## Source data
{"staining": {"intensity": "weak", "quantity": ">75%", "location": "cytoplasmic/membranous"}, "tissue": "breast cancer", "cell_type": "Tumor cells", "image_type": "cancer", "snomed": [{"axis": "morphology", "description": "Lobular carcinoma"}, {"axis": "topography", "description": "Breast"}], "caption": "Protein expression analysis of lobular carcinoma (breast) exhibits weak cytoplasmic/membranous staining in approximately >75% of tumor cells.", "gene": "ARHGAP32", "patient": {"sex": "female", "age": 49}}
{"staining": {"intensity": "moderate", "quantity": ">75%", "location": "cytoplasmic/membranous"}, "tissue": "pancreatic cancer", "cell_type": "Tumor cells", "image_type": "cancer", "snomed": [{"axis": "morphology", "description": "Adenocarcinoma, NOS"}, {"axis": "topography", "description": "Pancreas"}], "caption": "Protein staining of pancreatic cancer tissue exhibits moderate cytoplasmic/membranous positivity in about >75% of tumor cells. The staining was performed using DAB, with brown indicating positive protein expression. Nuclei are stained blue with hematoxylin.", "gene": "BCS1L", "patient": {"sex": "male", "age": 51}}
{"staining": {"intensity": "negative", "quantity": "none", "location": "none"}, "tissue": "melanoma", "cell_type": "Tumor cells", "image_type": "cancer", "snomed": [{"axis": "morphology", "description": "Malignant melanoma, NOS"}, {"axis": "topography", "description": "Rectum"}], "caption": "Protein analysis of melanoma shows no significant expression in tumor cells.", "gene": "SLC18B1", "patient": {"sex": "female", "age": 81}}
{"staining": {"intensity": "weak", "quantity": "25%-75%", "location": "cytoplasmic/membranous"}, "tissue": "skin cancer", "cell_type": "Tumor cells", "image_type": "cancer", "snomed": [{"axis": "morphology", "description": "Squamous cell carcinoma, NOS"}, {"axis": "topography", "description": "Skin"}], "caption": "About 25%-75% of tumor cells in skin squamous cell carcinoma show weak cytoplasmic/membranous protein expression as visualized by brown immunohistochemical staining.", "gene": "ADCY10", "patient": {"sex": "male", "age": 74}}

## Work to complete
Begin with the line that contains "analysis of melanoma" and end with the last line of the material above. Set down that range exactly.

## Response for this exercise
{"staining": {"intensity": "negative", "quantity": "none", "location": "none"}, "tissue": "melanoma", "cell_type": "Tumor cells", "image_type": "cancer", "snomed": [{"axis": "morphology", "description": "Malignant melanoma, NOS"}, {"axis": "topography", "description": "Rectum"}], "caption": "Protein analysis of melanoma shows no significant expression in tumor cells.", "gene": "SLC18B1", "patient": {"sex": "female", "age": 81}}
{"staining": {"intensity": "weak", "quantity": "25%-75%", "location": "cytoplasmic/membranous"}, "tissue": "skin cancer", "cell_type": "Tumor cells", "image_type": "cancer", "snomed": [{"axis": "morphology", "description": "Squamous cell carcinoma, NOS"}, {"axis": "topography", "description": "Skin"}], "caption": "About 25%-75% of tumor cells in skin squamous cell carcinoma show weak cytoplasmic/membranous protein expression as visualized by brown immunohistochemical staining.", "gene": "ADCY10", "patient": {"sex": "male", "age": 74}}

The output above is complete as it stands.